*** Source data Section Begins ***

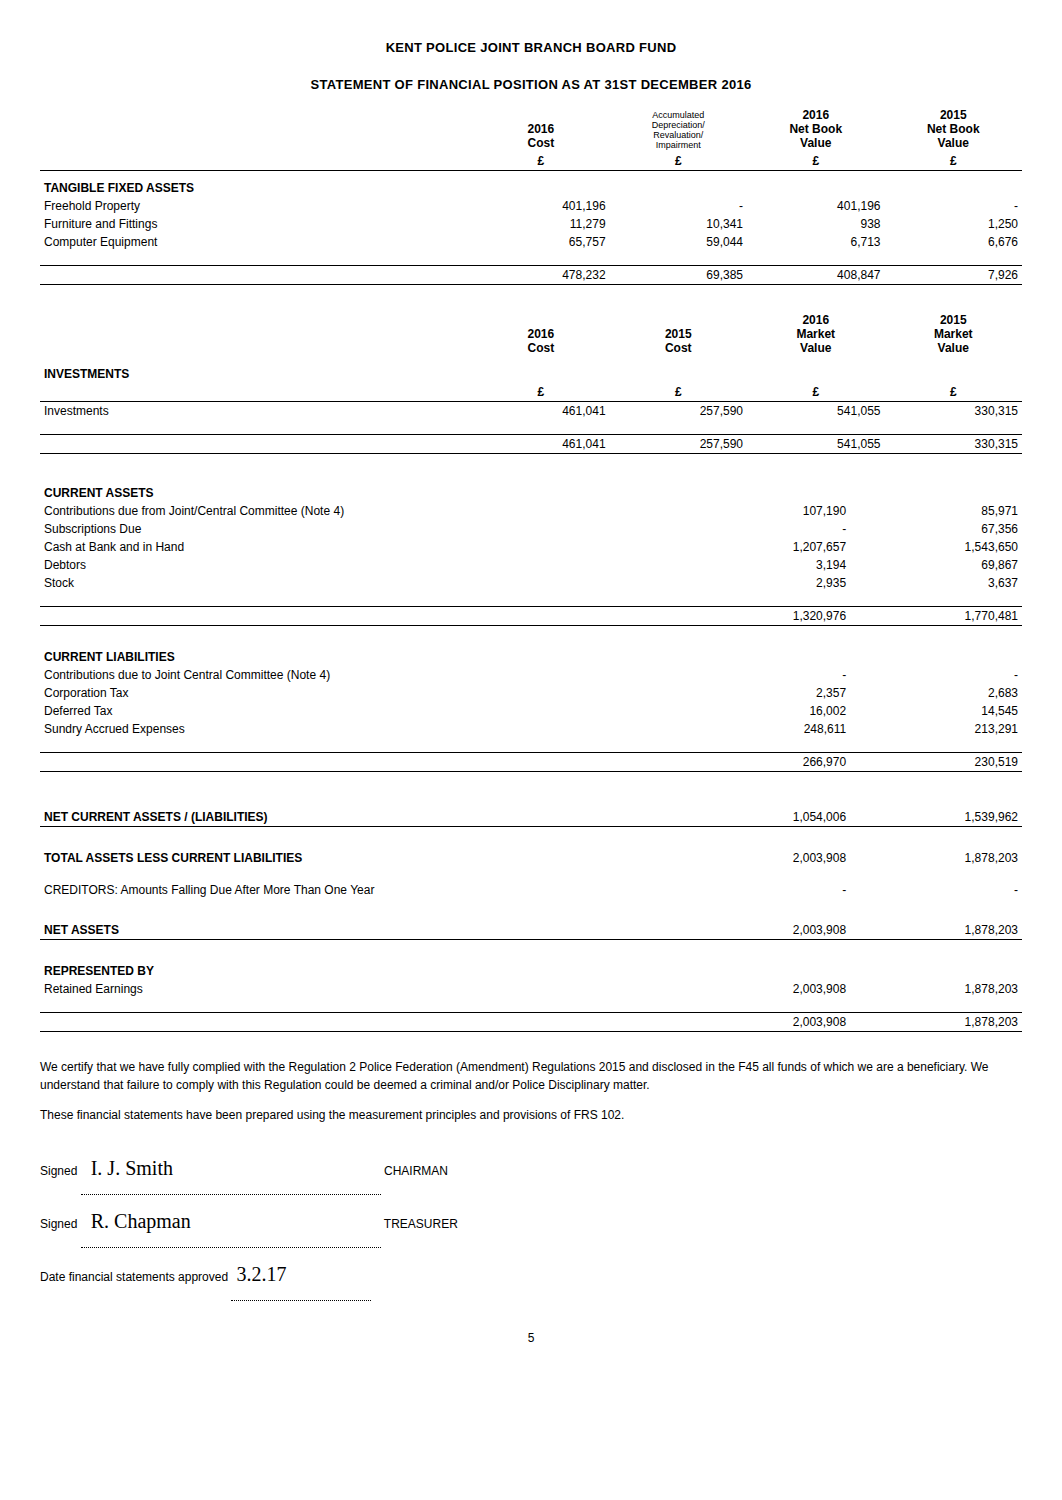KENT POLICE JOINT BRANCH BOARD FUND
STATEMENT OF FINANCIAL POSITION AS AT 31ST DECEMBER 2016
| | 2016 Cost | Accumulated Depreciation/ Revaluation/ Impairment | 2016 Net Book Value | 2015 Net Book Value |
| --- | --- | --- | --- | --- |
| | £ | £ | £ | £ |
| TANGIBLE FIXED ASSETS | | | | |
| Freehold Property | 401,196 | - | 401,196 | - |
| Furniture and Fittings | 11,279 | 10,341 | 938 | 1,250 |
| Computer Equipment | 65,757 | 59,044 | 6,713 | 6,676 |
| | 478,232 | 69,385 | 408,847 | 7,926 |
| | 2016 Cost | 2015 Cost | 2016 Market Value | 2015 Market Value |
| --- | --- | --- | --- | --- |
| INVESTMENTS | | | | |
| | £ | £ | £ | £ |
| Investments | 461,041 | 257,590 | 541,055 | 330,315 |
| | 461,041 | 257,590 | 541,055 | 330,315 |
| CURRENT ASSETS | | | |
| Contributions due from Joint/Central Committee (Note 4) | | 107,190 | 85,971 |
| Subscriptions Due | | - | 67,356 |
| Cash at Bank and in Hand | | 1,207,657 | 1,543,650 |
| Debtors | | 3,194 | 69,867 |
| Stock | | 2,935 | 3,637 |
| | | 1,320,976 | 1,770,481 |
| CURRENT LIABILITIES | | | |
| Contributions due to Joint Central Committee (Note 4) | | - | - |
| Corporation Tax | | 2,357 | 2,683 |
| Deferred Tax | | 16,002 | 14,545 |
| Sundry Accrued Expenses | | 248,611 | 213,291 |
| | | 266,970 | 230,519 |
| NET CURRENT ASSETS / (LIABILITIES) | | 1,054,006 | 1,539,962 |
| TOTAL ASSETS LESS CURRENT LIABILITIES | | 2,003,908 | 1,878,203 |
| CREDITORS: Amounts Falling Due After More Than One Year | | - | - |
| NET ASSETS | | 2,003,908 | 1,878,203 |
| REPRESENTED BY | | | |
| Retained Earnings | | 2,003,908 | 1,878,203 |
| | | 2,003,908 | 1,878,203 |
We certify that we have fully complied with the Regulation 2 Police Federation (Amendment) Regulations 2015 and disclosed in the F45 all funds of which we are a beneficiary. We understand that failure to comply with this Regulation could be deemed a criminal and/or Police Disciplinary matter.
These financial statements have been prepared using the measurement principles and provisions of FRS 102.
Signed I. J. Smith CHAIRMAN
Signed R. Chapman TREASURER
Date financial statements approved 3.2.17
5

*** Source data Section Ends ***

* [Your instructions]
Where a line in the records above contains the string "Signed", copy that line.

* [Reply to the exercise]
Signed I. J. Smith CHAIRMAN
Signed R. Chapman TREASURER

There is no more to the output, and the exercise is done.